### RECORDS FOR THIS TASK

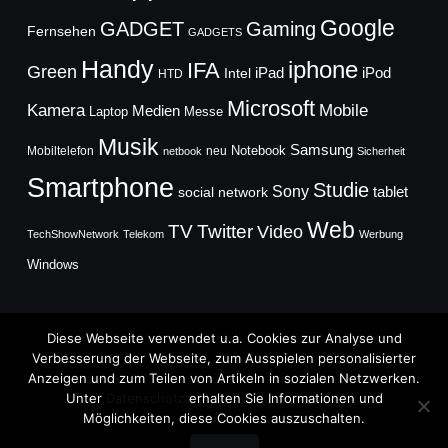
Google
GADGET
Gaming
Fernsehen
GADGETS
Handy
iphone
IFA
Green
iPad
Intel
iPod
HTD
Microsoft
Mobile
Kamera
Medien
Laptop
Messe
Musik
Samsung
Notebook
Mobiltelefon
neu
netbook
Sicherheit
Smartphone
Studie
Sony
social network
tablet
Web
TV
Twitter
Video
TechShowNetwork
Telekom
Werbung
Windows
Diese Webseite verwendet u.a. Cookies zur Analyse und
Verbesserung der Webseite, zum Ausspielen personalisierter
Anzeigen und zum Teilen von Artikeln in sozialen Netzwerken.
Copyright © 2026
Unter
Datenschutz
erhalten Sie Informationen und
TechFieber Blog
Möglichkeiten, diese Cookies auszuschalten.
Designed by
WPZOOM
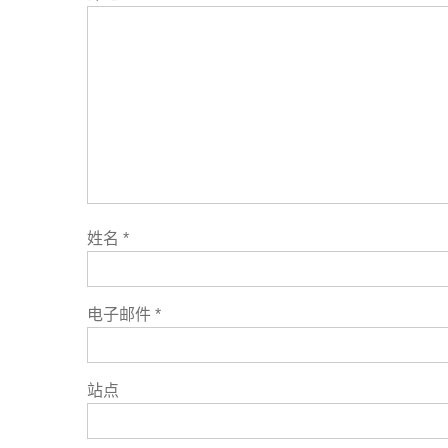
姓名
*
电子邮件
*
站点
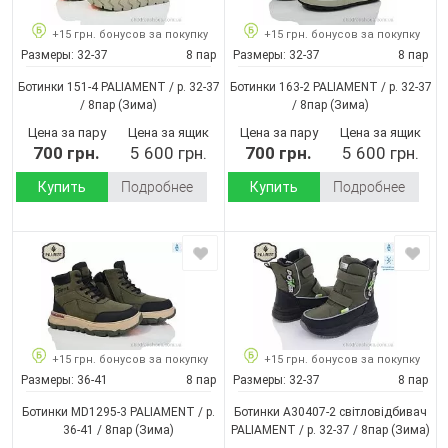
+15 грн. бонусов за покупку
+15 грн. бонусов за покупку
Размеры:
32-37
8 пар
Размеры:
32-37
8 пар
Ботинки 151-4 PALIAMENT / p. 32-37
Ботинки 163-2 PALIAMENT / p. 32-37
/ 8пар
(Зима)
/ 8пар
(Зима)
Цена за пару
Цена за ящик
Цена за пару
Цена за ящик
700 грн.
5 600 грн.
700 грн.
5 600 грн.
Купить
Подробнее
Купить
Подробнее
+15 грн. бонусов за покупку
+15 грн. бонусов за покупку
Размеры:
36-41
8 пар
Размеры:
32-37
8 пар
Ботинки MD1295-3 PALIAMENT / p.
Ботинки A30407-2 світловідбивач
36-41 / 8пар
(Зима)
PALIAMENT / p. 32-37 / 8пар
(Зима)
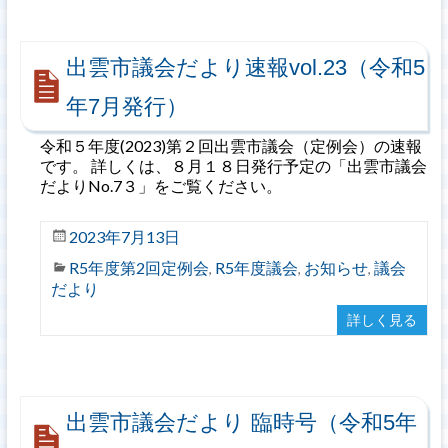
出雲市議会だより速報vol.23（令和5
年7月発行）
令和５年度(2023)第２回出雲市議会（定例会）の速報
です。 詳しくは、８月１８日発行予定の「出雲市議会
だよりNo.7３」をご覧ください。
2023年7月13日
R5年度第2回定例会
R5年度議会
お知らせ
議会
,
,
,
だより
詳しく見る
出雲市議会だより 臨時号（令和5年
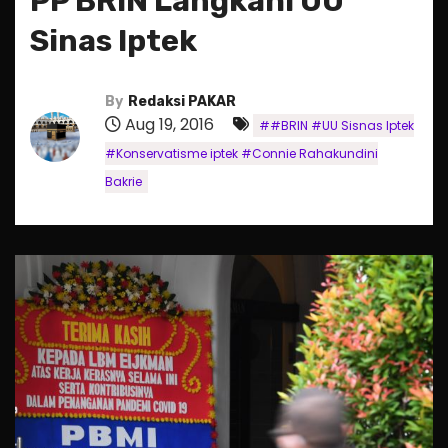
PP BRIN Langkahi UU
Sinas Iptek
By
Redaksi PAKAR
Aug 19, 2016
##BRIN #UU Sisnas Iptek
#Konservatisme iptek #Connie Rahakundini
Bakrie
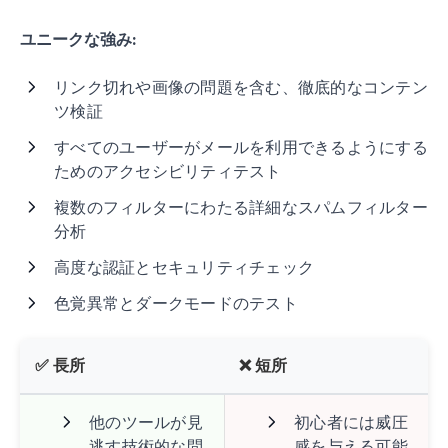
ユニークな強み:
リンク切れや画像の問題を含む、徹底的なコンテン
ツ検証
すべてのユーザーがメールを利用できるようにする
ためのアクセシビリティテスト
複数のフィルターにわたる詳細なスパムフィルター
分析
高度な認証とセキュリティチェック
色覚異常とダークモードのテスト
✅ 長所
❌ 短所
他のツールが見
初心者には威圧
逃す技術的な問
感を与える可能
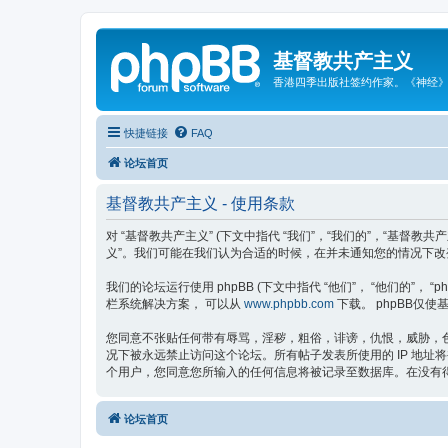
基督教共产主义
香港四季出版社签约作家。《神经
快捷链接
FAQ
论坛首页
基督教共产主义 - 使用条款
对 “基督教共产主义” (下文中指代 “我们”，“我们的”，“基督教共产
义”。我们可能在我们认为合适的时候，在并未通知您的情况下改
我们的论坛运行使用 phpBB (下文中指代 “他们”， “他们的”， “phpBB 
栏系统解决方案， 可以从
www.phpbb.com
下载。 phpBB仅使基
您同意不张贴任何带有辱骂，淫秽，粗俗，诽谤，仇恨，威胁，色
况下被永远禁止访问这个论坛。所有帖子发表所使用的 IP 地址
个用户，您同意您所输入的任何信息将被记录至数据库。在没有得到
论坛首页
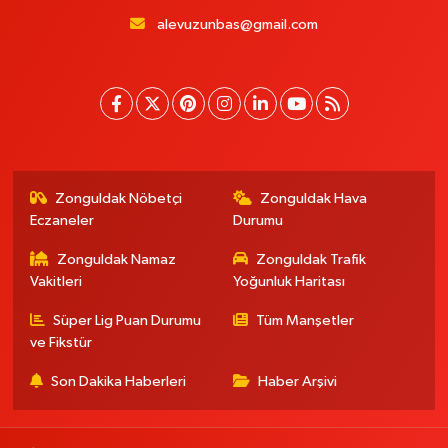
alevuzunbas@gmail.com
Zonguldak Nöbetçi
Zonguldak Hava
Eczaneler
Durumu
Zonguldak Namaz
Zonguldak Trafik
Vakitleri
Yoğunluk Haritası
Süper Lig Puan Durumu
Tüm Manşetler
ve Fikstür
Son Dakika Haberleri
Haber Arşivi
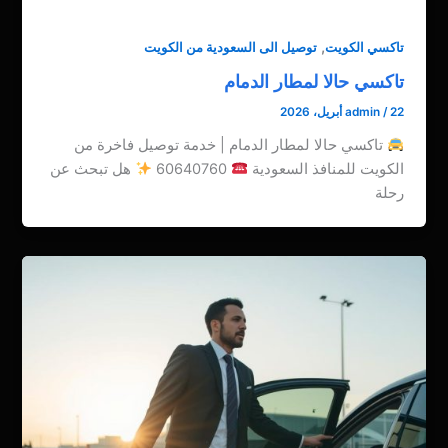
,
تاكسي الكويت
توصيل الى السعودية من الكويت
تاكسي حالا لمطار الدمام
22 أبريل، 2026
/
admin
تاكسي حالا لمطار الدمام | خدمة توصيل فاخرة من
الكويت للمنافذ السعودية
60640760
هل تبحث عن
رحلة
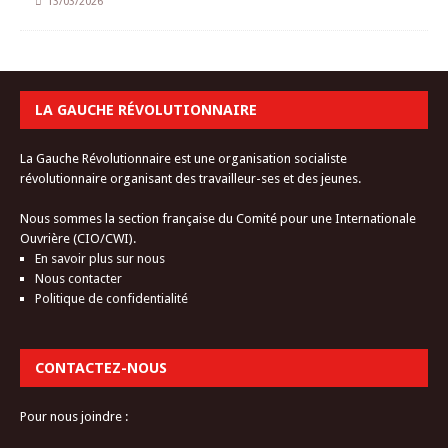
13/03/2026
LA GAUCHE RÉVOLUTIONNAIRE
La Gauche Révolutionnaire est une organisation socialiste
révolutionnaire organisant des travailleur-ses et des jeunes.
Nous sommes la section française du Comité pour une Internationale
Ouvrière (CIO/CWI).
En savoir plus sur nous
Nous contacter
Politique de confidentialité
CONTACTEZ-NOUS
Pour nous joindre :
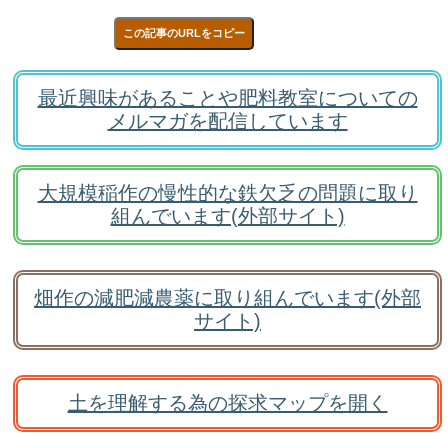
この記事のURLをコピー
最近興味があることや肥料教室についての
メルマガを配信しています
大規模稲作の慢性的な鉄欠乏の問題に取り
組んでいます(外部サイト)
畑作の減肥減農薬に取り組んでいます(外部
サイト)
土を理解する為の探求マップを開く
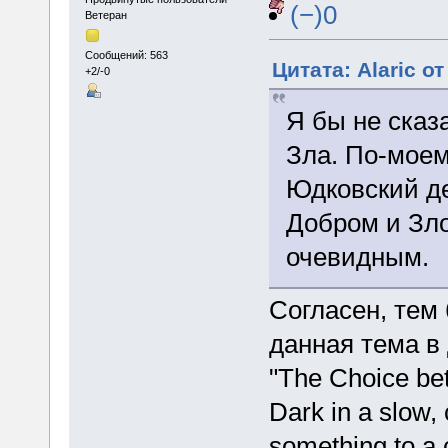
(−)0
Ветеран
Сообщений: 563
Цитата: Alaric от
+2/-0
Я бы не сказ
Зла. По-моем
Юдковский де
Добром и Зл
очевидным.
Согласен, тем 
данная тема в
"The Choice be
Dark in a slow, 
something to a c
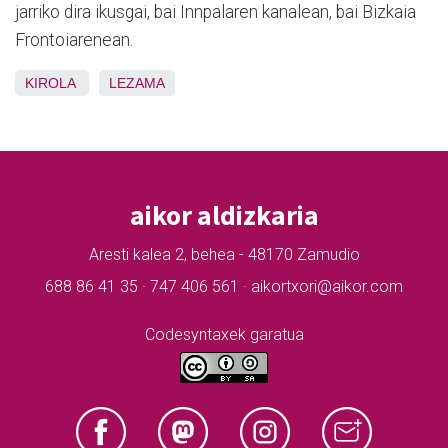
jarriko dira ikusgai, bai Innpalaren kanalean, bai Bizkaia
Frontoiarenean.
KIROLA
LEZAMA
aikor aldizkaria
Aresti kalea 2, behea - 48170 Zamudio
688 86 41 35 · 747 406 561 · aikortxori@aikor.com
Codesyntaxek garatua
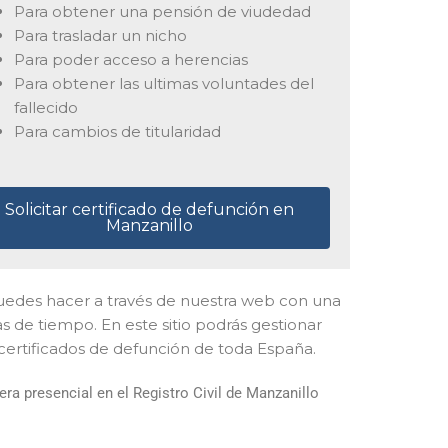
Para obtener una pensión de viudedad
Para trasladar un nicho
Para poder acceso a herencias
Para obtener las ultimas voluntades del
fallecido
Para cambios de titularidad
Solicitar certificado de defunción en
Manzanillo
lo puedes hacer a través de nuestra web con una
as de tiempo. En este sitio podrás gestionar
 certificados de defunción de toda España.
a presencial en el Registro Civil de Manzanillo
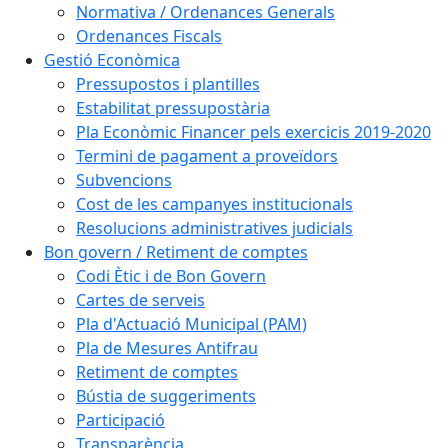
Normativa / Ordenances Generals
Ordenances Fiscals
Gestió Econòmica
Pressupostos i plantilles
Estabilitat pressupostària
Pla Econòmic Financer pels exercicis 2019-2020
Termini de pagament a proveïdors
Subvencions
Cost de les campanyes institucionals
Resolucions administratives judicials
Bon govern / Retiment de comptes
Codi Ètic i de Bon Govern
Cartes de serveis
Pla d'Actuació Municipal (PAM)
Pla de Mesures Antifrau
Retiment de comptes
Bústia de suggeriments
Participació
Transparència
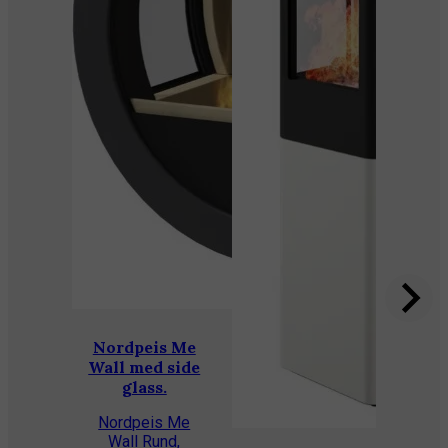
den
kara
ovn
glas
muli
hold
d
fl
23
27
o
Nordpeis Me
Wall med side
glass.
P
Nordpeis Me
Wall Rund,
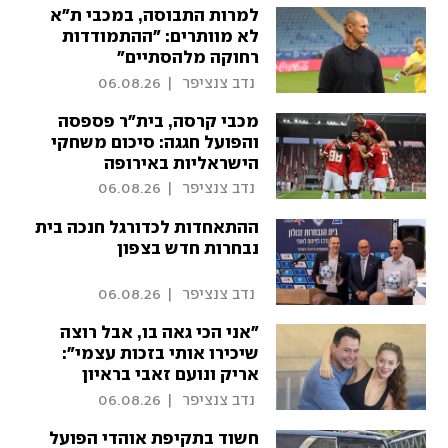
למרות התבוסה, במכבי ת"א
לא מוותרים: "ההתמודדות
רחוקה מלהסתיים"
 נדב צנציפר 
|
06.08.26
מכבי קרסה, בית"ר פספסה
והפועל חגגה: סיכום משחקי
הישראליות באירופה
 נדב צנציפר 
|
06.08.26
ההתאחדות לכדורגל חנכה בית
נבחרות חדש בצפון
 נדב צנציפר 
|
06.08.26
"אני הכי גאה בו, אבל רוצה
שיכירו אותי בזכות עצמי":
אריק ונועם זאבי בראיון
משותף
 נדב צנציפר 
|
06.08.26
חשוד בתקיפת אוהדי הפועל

### WHAT THE TASK REQUIRES
Reproduce the opening lines of the material above exactly, ending with the line that contains "Möglichkeiten, diese Cookies auszuschalten.". Omit every picture.

### RESULT BELOW
Google
GADGET
Gaming
Fernsehen
GADGETS
Handy
iphone
IFA
Green
iPad
Intel
iPod
HTD
Microsoft
Mobile
Kamera
Medien
Laptop
Messe
Musik
Samsung
Notebook
Mobiltelefon
neu
netbook
Sicherheit
Smartphone
Studie
Sony
social network
tablet
Web
TV
Twitter
Video
TechShowNetwork
Telekom
Werbung
Windows
Diese Webseite verwendet u.a. Cookies zur Analyse und
Verbesserung der Webseite, zum Ausspielen personalisierter
Anzeigen und zum Teilen von Artikeln in sozialen Netzwerken.
Copyright © 2026
Unter
Datenschutz
erhalten Sie Informationen und
TechFieber Blog
Möglichkeiten, diese Cookies auszuschalten.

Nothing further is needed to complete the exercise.